Go straight, then turn left – and you're probably lost

When there are multiple routes to a destination, giving directions gets complicated.

Late at night sometimes, when the dogs and I are having our final walk, a car will suddenly roll up on these otherwise almost traffic-free streets, and having rolled up, will roll down its window. I dread this. It is not that abduction is on my mind. I would hope the dogs would protest anyway – though it is likely that Bugsy, everyone's friend, would jump happily into the car, ready for the ride.

No, what concerns me is a lot less sinister.

I worry that the driver will lean out the window and ask me the way. "How do I get to the Sherbrooke Castle Hotel?" Or, "Can you tell me the way to Springkeld Gardens?"

It is not so much that geography isn't one of my strong points (it isn't); it is more a question of my mind becoming "a sea of confusion." If I lived in the country, as I once did, helping a lost traveler to arrive at his destination would be (was) much simpler. "Turn round and drive about five miles without going right or left. Eventually you will arrive at a T-junction. Turn right and follow the road signs."

But where we live in the Scottish city of Glasgow, there is not just one road with occasional side roads. There is no single route to anywhere. I mean, suppose one is driving out of one's driveway and wants to head for the school where one's wife teaches. One turns left on Hamilton Avenue and in 20 yards one can either go straight (continuing down Hamilton) or right (onto and up Sherbrooke Avenue).

My preference is to go straight. But my wife's preference is to turn right. Just a day or two ago, with her at the wheel, we took this journey, and she turned right. Theoretically, we live in a grid system. When I go straight on, I am heading directly for St. Andrew's Drive, crossing at right angles down at the foot of Hamilton.

When she goes right on Sherbrooke, she reckons she is aiming even more directly at St. Andrew's Drive, though a little further along it. This is because our little local "grid" is not, like Manhattan's, reliably rectilinear. Hamilton is straight. But Sherbrooke takes a bend. When we leave home, Sherbrooke crosses Hamilton at right angles. After its bend, however, it becomes parallel with Hamilton. In Manhattan terms, it changes from being an avenue into a street. Most irregular.

To explain her preference, my wife puts it this way. "You go doop doop," she says. "But I go schroooom." While I am not sure I completely grasp the difference, it is quite clear to her, so that's fine. She is convinced that schroooom is far better than doop doop, and I have no adequate vocabulary to argue.

I have gone into such detail in order to show how difficult it is to tell anyone in our neck of the woods how to get anywhere ... in our neck of the woods. When that car pulls up and asks the way, I rather wish I had the gall to pretend I only speak Serbo-Croat, but there is always the possibility that this may be the native tongue of those in the car and that would place me in a very tricky spot, not knowing a word of either Serbo or Croat.
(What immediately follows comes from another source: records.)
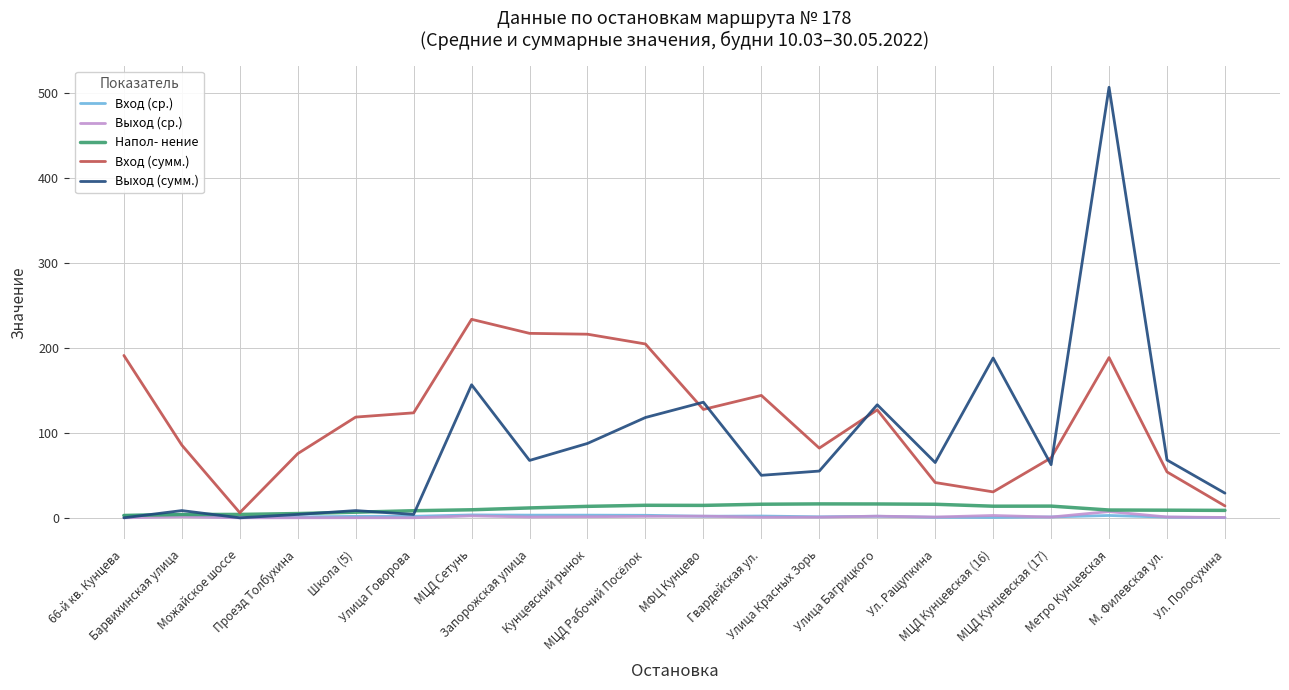

Which series has the largest total across all categories?

Вход (сумм.)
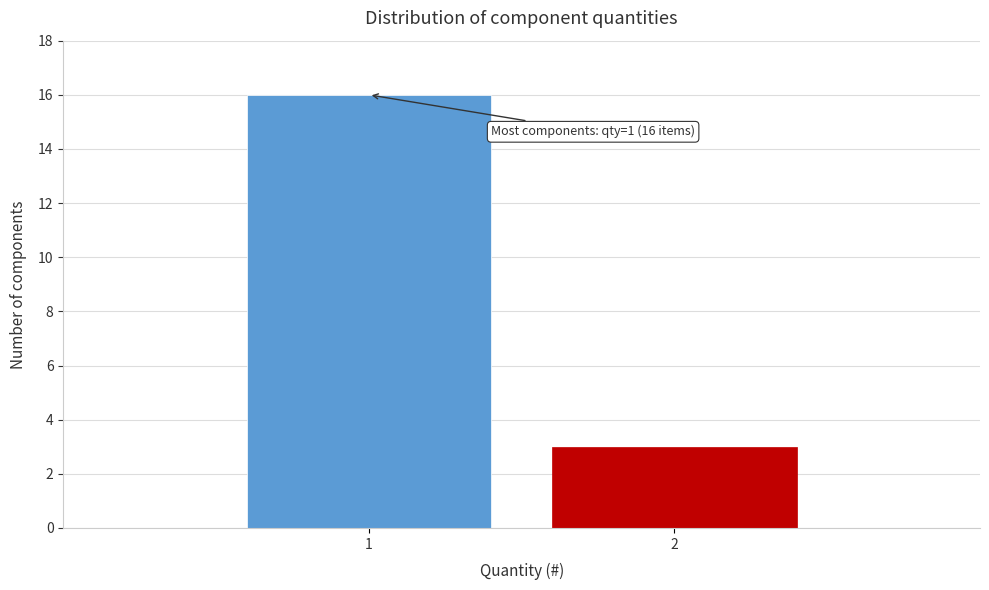

Reading left to right, list all the values displayed in this chart.

1=16	2=3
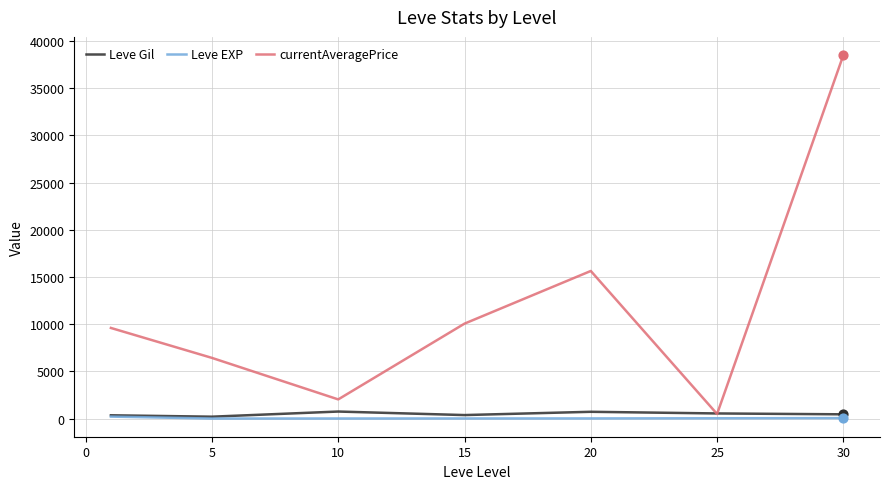

Which series has the largest total across all categories?

currentAveragePrice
These days it would be particularly risky claiming Polish nationality; Scotland greatly appeals to Poles looking for a better living, and thousands have settled here in the past few years, and very welcome they are.

I think I might be open to equal suspicion if I said, "Sorry, I'm just visiting friends. I don't know Scotland very well at all really," since taking two dogs for a walk late at night might suggest I live permanently nearby.

But wouldn't such well-meant subterfuges be preferable and kinder than sending them off to navigate a route that takes half the night and may well end them up in the River Clyde?

I try to make light of my directional inadequacies by asking if they would like the long or the short way, but they don't always find this endearing.

"Let me think for a moment," I say, playing for time. "I've lived here 25 years, and I still can't tell one avenue from another." Hamilton looks very like Sutherland, Sutherland very like Sherbrooke, and they all look like Springkeld. It is surprising that I ever find my way home again.

So I do my best to explain the simplest itinerary – "Up the top, second right, the hotel is down at the bottom, up on the right. If you arrive at Nithsdale Road, you've missed it." That sort of thing. Road names are not infallibly helpful, in fact, since half of the road signs have long been missing, and the Roads Department apparently feels that everyone knows the names anyway. Either that, or the attitude of that august body is that drivers are likely to feel a more satisfying sense of achievement when they do at last arrive, without clues, at their destination – and in spite of that chap with his dogs sending them on a roundabout route a mile and a half longer than necessary.